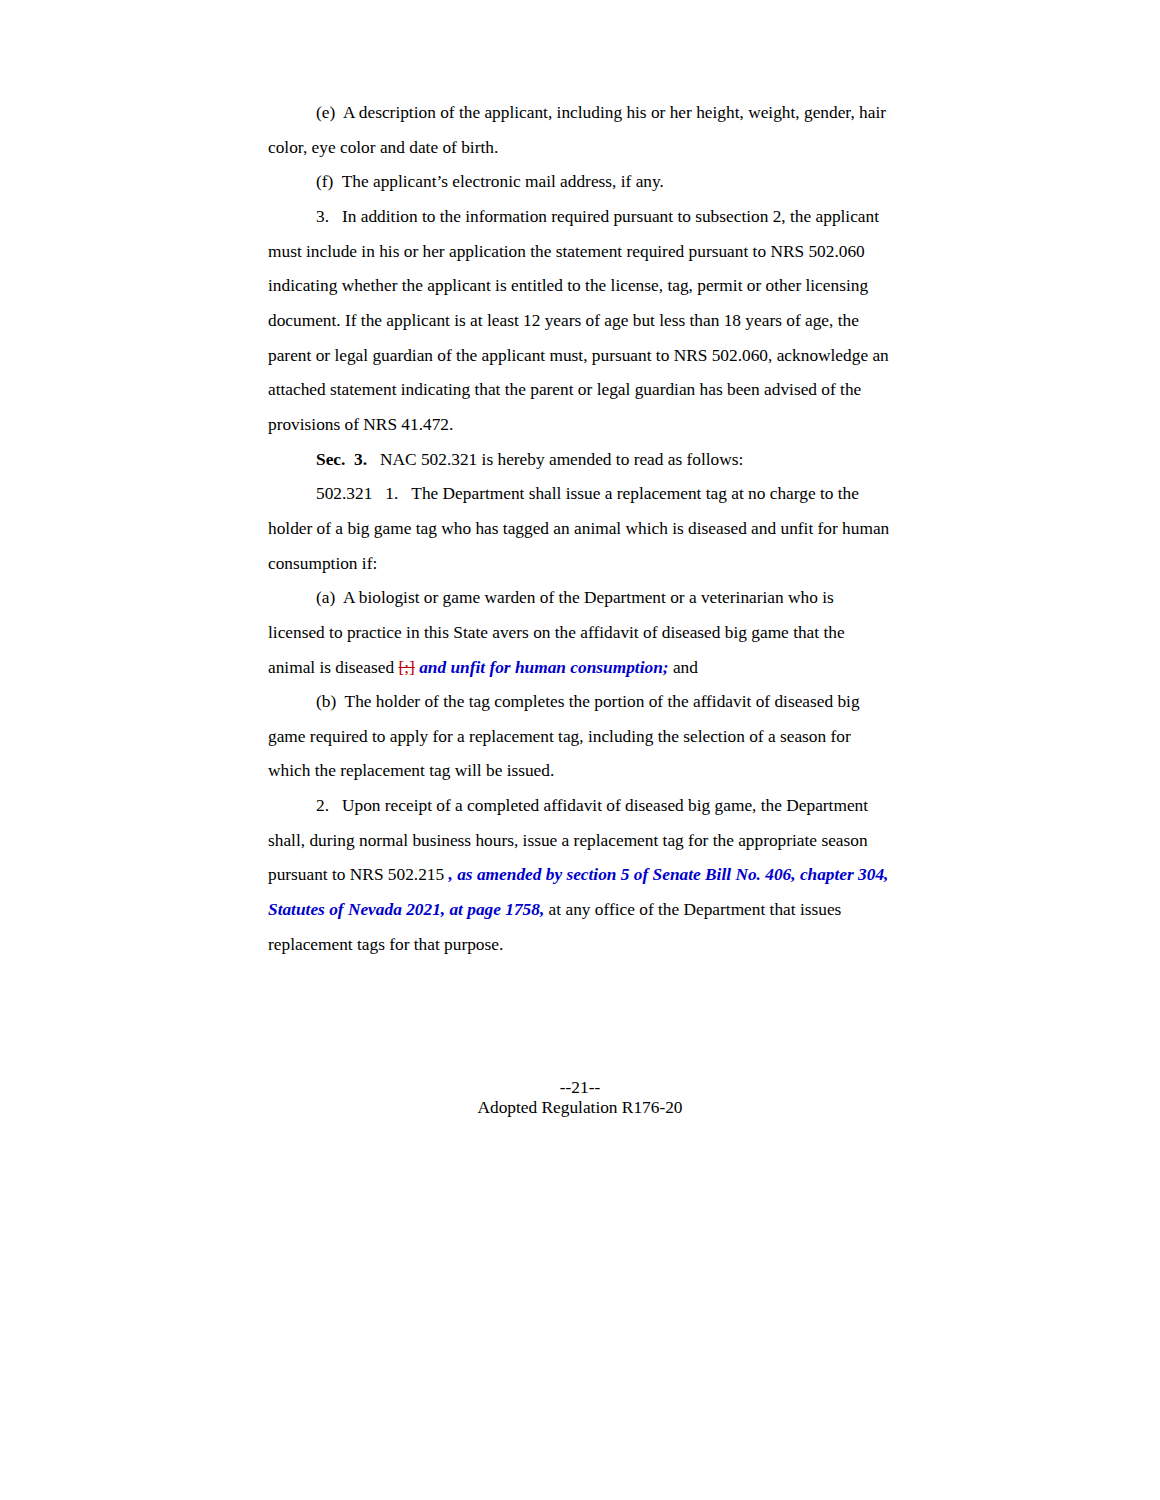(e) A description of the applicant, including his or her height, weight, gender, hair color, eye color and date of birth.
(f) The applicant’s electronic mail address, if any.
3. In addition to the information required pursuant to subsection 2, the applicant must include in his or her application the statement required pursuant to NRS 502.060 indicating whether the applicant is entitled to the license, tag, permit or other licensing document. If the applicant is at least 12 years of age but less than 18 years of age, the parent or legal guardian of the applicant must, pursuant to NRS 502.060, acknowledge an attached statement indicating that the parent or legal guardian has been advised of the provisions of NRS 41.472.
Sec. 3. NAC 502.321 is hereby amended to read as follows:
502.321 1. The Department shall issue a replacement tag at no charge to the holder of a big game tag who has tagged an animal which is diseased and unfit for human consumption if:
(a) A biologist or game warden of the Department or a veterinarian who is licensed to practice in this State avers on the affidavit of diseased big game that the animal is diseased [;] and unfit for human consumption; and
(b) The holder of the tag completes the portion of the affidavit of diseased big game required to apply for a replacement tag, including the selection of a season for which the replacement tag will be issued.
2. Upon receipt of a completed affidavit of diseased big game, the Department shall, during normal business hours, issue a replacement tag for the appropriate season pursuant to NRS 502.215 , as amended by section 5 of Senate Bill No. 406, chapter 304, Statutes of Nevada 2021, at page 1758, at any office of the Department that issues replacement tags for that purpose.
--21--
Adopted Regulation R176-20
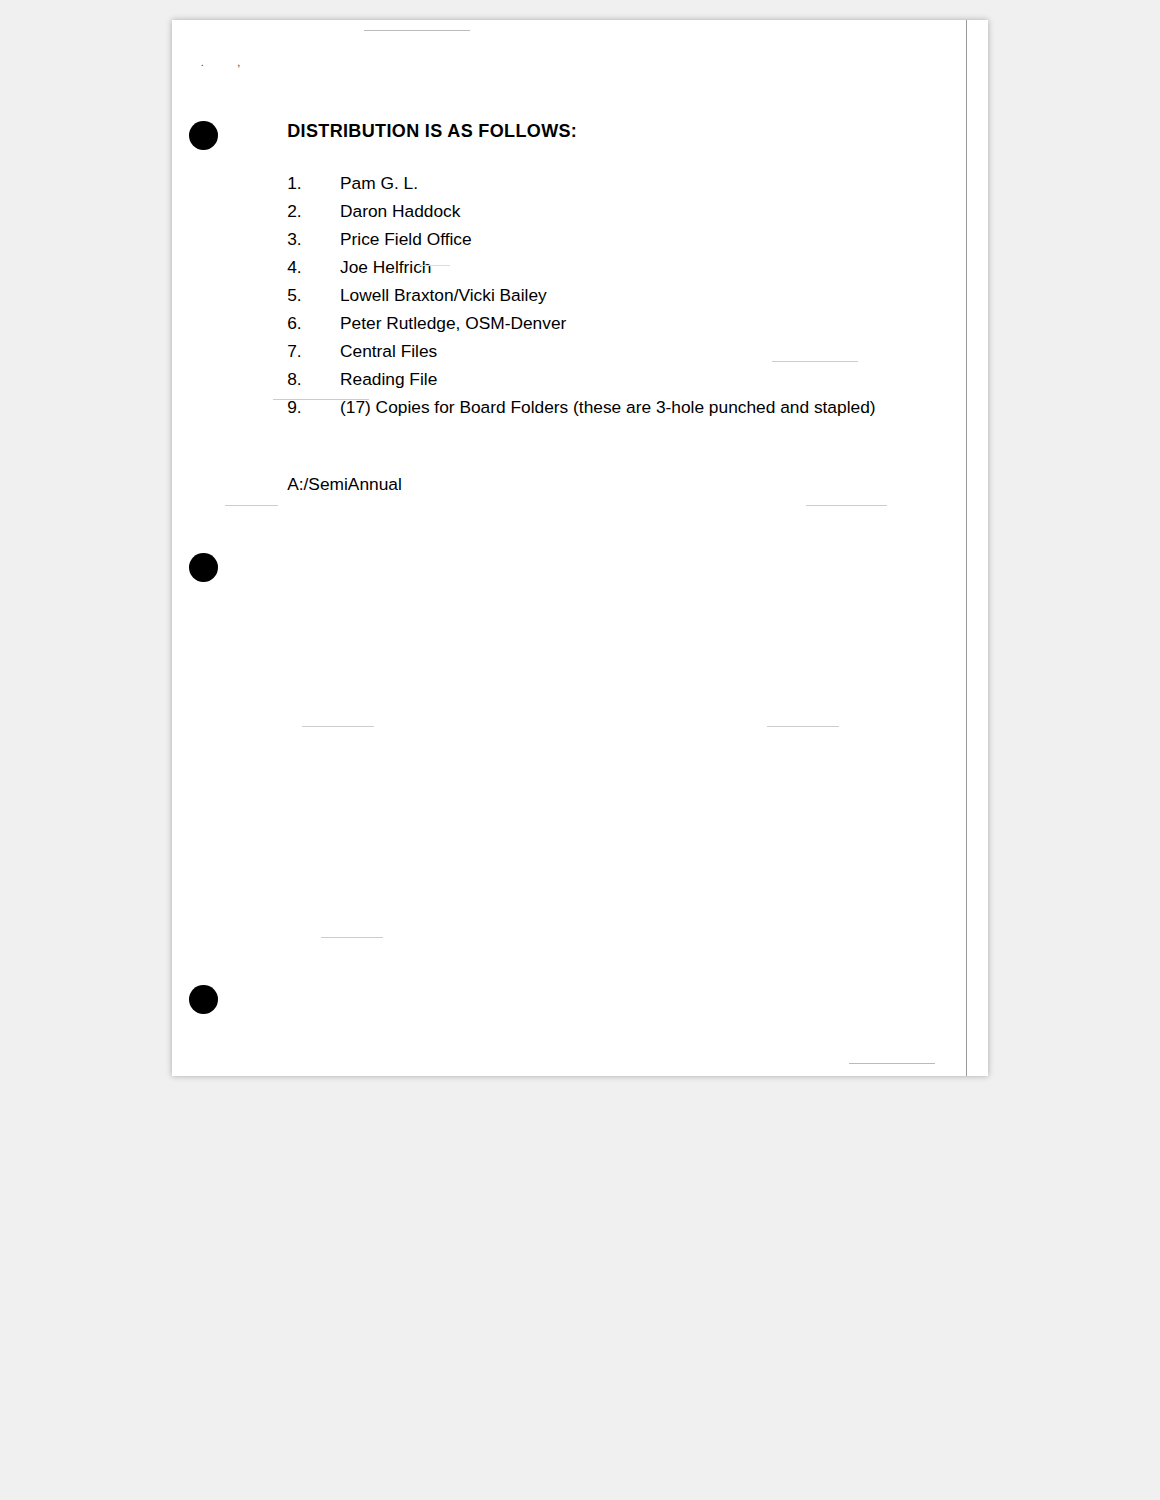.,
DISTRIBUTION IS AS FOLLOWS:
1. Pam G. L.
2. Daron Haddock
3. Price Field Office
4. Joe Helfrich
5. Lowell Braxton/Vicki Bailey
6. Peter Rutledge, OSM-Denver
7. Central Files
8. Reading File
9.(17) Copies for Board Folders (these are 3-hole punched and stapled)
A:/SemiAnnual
··········
What is required:
An exact copy of every entry above is required, without the pictures.

Reply to the task:
(e) A description of the applicant, including his or her height, weight, gender, hair color, eye color and date of birth.
(f) The applicant’s electronic mail address, if any.
3. In addition to the information required pursuant to subsection 2, the applicant must include in his or her application the statement required pursuant to NRS 502.060 indicating whether the applicant is entitled to the license, tag, permit or other licensing document. If the applicant is at least 12 years of age but less than 18 years of age, the parent or legal guardian of the applicant must, pursuant to NRS 502.060, acknowledge an attached statement indicating that the parent or legal guardian has been advised of the provisions of NRS 41.472.
Sec. 3. NAC 502.321 is hereby amended to read as follows:
502.321 1. The Department shall issue a replacement tag at no charge to the holder of a big game tag who has tagged an animal which is diseased and unfit for human consumption if:
(a) A biologist or game warden of the Department or a veterinarian who is licensed to practice in this State avers on the affidavit of diseased big game that the animal is diseased [;] and unfit for human consumption; and
(b) The holder of the tag completes the portion of the affidavit of diseased big game required to apply for a replacement tag, including the selection of a season for which the replacement tag will be issued.
2. Upon receipt of a completed affidavit of diseased big game, the Department shall, during normal business hours, issue a replacement tag for the appropriate season pursuant to NRS 502.215 , as amended by section 5 of Senate Bill No. 406, chapter 304, Statutes of Nevada 2021, at page 1758, at any office of the Department that issues replacement tags for that purpose.
--21--
Adopted Regulation R176-20
.,
DISTRIBUTION IS AS FOLLOWS:
1. Pam G. L.
2. Daron Haddock
3. Price Field Office
4. Joe Helfrich
5. Lowell Braxton/Vicki Bailey
6. Peter Rutledge, OSM-Denver
7. Central Files
8. Reading File
9.(17) Copies for Board Folders (these are 3-hole punched and stapled)
A:/SemiAnnual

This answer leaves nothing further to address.